Copy out every one of the items below word for word, changing nothing.

[Records drawn from a collection]

★ ★ ★ ★

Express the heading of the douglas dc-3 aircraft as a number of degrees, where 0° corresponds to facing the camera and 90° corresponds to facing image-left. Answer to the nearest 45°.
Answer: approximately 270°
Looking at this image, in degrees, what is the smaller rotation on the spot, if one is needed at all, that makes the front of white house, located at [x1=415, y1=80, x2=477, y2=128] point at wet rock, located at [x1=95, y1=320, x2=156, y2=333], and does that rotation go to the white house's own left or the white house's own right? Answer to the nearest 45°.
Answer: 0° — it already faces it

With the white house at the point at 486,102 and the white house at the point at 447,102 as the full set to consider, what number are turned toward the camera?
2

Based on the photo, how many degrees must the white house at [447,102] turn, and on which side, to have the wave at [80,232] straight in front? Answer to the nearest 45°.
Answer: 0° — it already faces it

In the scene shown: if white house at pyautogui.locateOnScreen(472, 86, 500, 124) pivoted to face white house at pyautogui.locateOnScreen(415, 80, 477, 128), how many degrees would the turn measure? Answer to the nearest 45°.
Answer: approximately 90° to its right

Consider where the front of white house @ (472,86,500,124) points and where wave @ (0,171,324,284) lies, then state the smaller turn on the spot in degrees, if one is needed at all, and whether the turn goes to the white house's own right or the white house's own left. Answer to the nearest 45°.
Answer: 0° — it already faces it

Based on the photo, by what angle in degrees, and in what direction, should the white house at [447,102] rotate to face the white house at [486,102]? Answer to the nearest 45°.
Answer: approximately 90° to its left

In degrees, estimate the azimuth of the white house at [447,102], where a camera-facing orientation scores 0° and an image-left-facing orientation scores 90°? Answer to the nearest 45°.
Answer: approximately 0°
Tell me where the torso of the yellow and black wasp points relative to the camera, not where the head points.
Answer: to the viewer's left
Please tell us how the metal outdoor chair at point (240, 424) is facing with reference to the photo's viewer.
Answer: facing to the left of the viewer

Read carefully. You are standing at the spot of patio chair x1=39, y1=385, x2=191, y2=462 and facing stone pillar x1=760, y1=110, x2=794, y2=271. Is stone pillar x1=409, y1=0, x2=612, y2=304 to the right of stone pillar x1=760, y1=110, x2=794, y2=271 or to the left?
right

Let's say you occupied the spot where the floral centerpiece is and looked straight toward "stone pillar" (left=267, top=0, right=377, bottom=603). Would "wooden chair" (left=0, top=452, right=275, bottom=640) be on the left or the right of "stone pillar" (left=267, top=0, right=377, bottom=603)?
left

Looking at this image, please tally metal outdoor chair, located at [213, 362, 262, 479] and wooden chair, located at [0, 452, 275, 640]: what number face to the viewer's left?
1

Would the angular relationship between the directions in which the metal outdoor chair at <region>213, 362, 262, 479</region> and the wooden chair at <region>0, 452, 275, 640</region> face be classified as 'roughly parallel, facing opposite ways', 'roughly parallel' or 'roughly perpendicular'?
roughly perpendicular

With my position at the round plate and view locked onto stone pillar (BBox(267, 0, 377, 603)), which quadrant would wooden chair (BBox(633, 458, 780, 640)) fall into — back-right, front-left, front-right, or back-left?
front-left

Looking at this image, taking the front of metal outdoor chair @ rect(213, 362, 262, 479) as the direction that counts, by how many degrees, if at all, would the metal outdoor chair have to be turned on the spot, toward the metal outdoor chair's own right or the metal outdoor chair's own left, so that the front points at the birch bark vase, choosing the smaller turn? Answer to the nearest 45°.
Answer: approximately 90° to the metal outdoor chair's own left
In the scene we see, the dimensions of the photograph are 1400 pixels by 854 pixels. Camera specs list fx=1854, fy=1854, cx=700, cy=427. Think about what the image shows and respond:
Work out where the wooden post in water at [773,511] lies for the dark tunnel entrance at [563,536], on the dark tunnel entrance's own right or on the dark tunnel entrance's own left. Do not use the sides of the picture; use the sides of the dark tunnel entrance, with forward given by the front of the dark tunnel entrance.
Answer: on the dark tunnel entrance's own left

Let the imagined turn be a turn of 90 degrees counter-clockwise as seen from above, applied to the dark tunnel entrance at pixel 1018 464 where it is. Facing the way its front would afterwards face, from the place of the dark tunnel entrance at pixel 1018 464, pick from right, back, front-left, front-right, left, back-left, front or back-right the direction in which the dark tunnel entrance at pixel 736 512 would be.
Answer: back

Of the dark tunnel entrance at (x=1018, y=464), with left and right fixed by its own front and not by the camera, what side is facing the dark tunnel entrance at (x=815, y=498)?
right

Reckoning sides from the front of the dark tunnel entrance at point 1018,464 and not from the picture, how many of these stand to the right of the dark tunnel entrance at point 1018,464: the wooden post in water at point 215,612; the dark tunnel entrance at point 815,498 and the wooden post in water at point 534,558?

★ ★ ★ ★

### SOLUTION TO THE EXERCISE:
Express the heading of the douglas dc-3 aircraft as a number of degrees, where 0° corresponds to facing the camera and 90° corresponds to facing image-left. Answer to the nearest 45°.
Answer: approximately 270°
Looking at this image, in degrees, what is the smaller rotation on the spot, if one is needed at all, that makes the front of white house, located at [x1=415, y1=80, x2=477, y2=128] point at wet rock, located at [x1=95, y1=320, x2=156, y2=333], and does that rotation go to the white house's own left or the white house's own right? Answer to the nearest 45°.
Answer: 0° — it already faces it

With the white house at the point at 486,102 and the white house at the point at 447,102 as the full set to consider, what number are turned toward the camera?
2

Based on the photo, how many degrees must the white house at [447,102] turn, and on which side, to have the wave at [80,232] straight in front? Answer to the nearest 45°.
Answer: 0° — it already faces it

In the scene shown: if white house at pyautogui.locateOnScreen(472, 86, 500, 124) pivoted to face white house at pyautogui.locateOnScreen(415, 80, 477, 128), how many degrees would the turn measure? Answer to the nearest 45°.
Answer: approximately 90° to its right

Consider where the front of white house @ (472,86,500,124) points and where wave @ (0,171,324,284) lies, then state the smaller turn on the spot in degrees, if one is needed at all, and whether the turn goes to the white house's own right or the white house's own left. Answer to the nearest 45°.
Answer: 0° — it already faces it

Based on the photo, by what angle in degrees, and in what direction, should the white house at [447,102] rotate to face the white house at [486,102]? Answer to the nearest 45°.
Answer: approximately 90° to its left

In degrees, estimate the azimuth of the white house at [447,102], where a camera-facing orientation scores 0° and an image-left-facing orientation scores 90°? Answer to the nearest 45°.
Answer: approximately 0°
Tell me where the torso of the yellow and black wasp points relative to the camera, not where the head points.
Answer: to the viewer's left
Please tell us how the metal outdoor chair at point (240, 424) is facing with reference to the photo's viewer.
Answer: facing to the left of the viewer

Read carefully. You are standing at the spot of patio chair x1=39, y1=385, x2=191, y2=462 and facing stone pillar x1=760, y1=110, x2=794, y2=271. Is stone pillar x1=409, y1=0, x2=612, y2=304 to the right of stone pillar x1=760, y1=110, x2=794, y2=271 or to the left?
right

Let's say you occupied the spot where the floral centerpiece is and looked straight toward "stone pillar" (left=267, top=0, right=377, bottom=603). Would "wooden chair" (left=0, top=452, right=275, bottom=640) be on the left or the right of "stone pillar" (left=267, top=0, right=377, bottom=603)?
left

Looking at this image, please tally metal outdoor chair, located at [213, 362, 262, 479] and wooden chair, located at [0, 452, 275, 640]: what number face to the viewer's left?
1

Would the angular relationship between the directions in which the metal outdoor chair at <region>213, 362, 262, 479</region> and the wooden chair at <region>0, 452, 275, 640</region> face be classified as 'roughly parallel, facing opposite ways', 'roughly parallel' or 'roughly perpendicular'?
roughly perpendicular

With my position at the round plate and view locked onto stone pillar (BBox(267, 0, 377, 603)), which quadrant would wooden chair (BBox(633, 458, 780, 640)) fall into — back-right, front-left, front-right, or back-left?
front-left

Looking at this image, taking the front of metal outdoor chair @ rect(213, 362, 262, 479) as the direction that counts, by how many degrees, if at all, would the metal outdoor chair have to be turned on the spot, toward the metal outdoor chair's own right or the metal outdoor chair's own left, so that the front points at the birch bark vase, choosing the smaller turn? Answer to the nearest 45°.
Answer: approximately 90° to the metal outdoor chair's own left
In the scene we see, the dimensions of the photograph are 1400 pixels by 854 pixels. Camera specs list fx=1854, fy=1854, cx=700, cy=427. Think about what the image shows and respond:
Work out where the wooden post in water at [773,511] lies for the dark tunnel entrance at [563,536], on the dark tunnel entrance's own right or on the dark tunnel entrance's own left. Do not use the sides of the picture; use the sides of the dark tunnel entrance, with forward given by the front of the dark tunnel entrance.
Answer: on the dark tunnel entrance's own left

Let the imagined turn be a turn of 90 degrees counter-clockwise as seen from above, applied to the dark tunnel entrance at pixel 1018 464 where it is. Facing the way its front would afterwards face, from the place of the dark tunnel entrance at pixel 1018 464, pick from right, back, front-left, front-right, left, back-left, front or back-right the direction in which the dark tunnel entrance at pixel 736 512 would be.
Answer: back

Of the dark tunnel entrance at (x=1018, y=464), with left and right fixed by its own front and not by the camera, what side is facing the dark tunnel entrance at (x=815, y=498)?
right

Reckoning sides from the front of the dark tunnel entrance at point 1018,464 and not from the picture, how many of these stand to the right of the dark tunnel entrance at point 1018,464: the wooden post in water at point 215,612; the dark tunnel entrance at point 815,498 and the wooden post in water at point 534,558?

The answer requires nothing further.